Top of Text under study

Denufosol

Clinical data
- Other names: INS37217 2'-Desoxycytidine (5')tetraphospho(5')uridine
- Routes of administration: Inhalation
- ATC code: none;

Legal status
- Legal status: Investigational;

Identifiers
- IUPAC name [[(3S,5R)-5-(4-amino-2-oxopyrimidin-1-yl)-3-hydroxyoxolan-2-yl]methoxy-hydroxyphosphoryl] [[[(2R,3S,4R,5R)-5-(2,4-dioxopyrimidin-1-yl)-3,4-dihydroxyoxolan-2-yl]methoxy-hydroxyphosphoryl]oxy-hydroxyphosphoryl] hydrogen phosphate;
- CAS Number: 211448-85-0;
- PubChem CID: 9875516;
- ChemSpider: 8051201;
- UNII: 5PC250KSSH;
- ChEMBL: ChEMBL1767407;
- CompTox Dashboard (EPA): DTXSID50870235 ;

Chemical and physical data
- Formula: C_{18}H_{27}N_{5}O_{21}P_{4}
- Molar mass: 773.323 g·mol^{−1}
- 3D model (JSmol): Interactive image;
- SMILES C1[C@@H]([C@H](O[C@H]1N2C=CC(=NC2=O)N)COP(=O)(O)OP(=O)(O)OP(=O)(O)OP(=O)(O)OC[C@@H]3[C@H]([C@H]([C@@H](O3)N4C=CC(=O)NC4=O)O)O)O;
- InChI InChI=1S/C18H27N5O21P4/c19-11-1-3-22(17(28)20-11)13-5-8(24)9(40-13)6-38-45(30,31)42-47(34,35)44-48(36,37)43-46(32,33)39-7-10-14(26)15(27)16(41-10)23-4-2-12(25)21-18(23)29/h1-4,8-10,13-16,24,26-27H,5-7H2,(H,30,31)(H,32,33)(H,34,35)(H,36,37)(H2,19,20,28)(H,21,25,29)/t8-,9+,10+,13+,14+,15+,16+/m0/s1; Key:FPNPSEMJLALQSA-MIYUEGBISA-N;

= Denufosol =

Chemical compound

Denufosol (INN) is an inhaled drug for the treatment of cystic fibrosis, being developed by Inspire Pharmaceuticals and sponsored by the Cystic Fibrosis Foundation. It was tested in two Phase III clinical trials, TIGER-1 and TIGER-2. Initially, in the first Phase III trial, TIGER-1, the compound showed significant results as compared with placebo. In the second Phase III trial, TIGER-2, the compound did not meet the primary endpoint, a significant change in baseline FEV1 (forced expiratory volume in one second) at the week 48 endpoint as compared to placebo. As of 2011, no additional clinical studies are being conducted with the compound.

The drug was also investigated for the treatment of retinal detachment and other retinal diseases, but trials were terminated in 2006.

==Application==
In Phase III studies, denufosol was orally inhaled by patients with cystic fibrosis three times a day using a jet nebulizer. To be effective, it had to reach the deeper parts of the lung (bronchioles), making it unsuitable for children under five years of age.

Bottom of Text under study
Top of Dataset extract

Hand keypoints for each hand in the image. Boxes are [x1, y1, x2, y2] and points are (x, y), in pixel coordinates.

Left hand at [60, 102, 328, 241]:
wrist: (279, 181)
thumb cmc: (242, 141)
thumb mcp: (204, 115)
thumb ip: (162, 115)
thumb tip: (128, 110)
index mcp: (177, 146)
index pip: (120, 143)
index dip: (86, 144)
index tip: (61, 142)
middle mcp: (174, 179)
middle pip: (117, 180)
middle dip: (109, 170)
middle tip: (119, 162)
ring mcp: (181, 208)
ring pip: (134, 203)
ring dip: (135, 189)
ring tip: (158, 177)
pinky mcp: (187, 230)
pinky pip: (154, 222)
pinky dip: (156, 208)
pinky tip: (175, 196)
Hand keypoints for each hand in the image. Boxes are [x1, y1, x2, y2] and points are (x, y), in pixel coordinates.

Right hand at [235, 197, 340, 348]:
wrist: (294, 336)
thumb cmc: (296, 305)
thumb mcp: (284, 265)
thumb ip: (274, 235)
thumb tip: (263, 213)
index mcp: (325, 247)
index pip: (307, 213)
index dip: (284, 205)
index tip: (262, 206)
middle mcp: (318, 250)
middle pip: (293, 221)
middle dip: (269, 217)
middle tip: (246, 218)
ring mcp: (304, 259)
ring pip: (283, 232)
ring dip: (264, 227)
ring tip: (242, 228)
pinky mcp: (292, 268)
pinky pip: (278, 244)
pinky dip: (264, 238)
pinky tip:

Bottom of Dataset extract

• **Exercise instructions**:
#1 According to the denufosol text, why was the drug unsuitable for children under five years of age? Answer in one to three sentences.
#2 Turn the paragraph of the denufosol text beginning "Denufosol (INN) is an inhaled drug" into a short bulleted list that keeps its main facts.
#3 Answer these questions from the denufosol text:
(a) What is the CAS Number of denufosol?
(b) In what year were the trials for retinal detachment and other retinal diseases terminated?
(c) How many times a day did patients inhale denufosol in the Phase III studies, and with what device?
The records can be set aside; nothing here depends on them.

• **Answers for the exercise**:
#1 To be effective, denufosol had to reach the deeper parts of the lung, the bronchioles. For that reason it was unsuitable for children under five years of age.

#2
- Denufosol (INN) is an inhaled drug for cystic fibrosis, developed by Inspire Pharmaceuticals and sponsored by the Cystic Fibrosis Foundation.
- It was tested in two Phase III trials, TIGER-1 and TIGER-2.
- In TIGER-1, it showed significant results compared with placebo.
- In TIGER-2, it missed the primary endpoint. That endpoint was a significant change in baseline FEV1 (forced expiratory volume in one second) at week 48 compared with placebo.
- As of 2011, no additional clinical studies of the compound are being conducted.

#3
(a) 211448-85-0
(b) 2006
(c) Three times a day, using a jet nebulizer.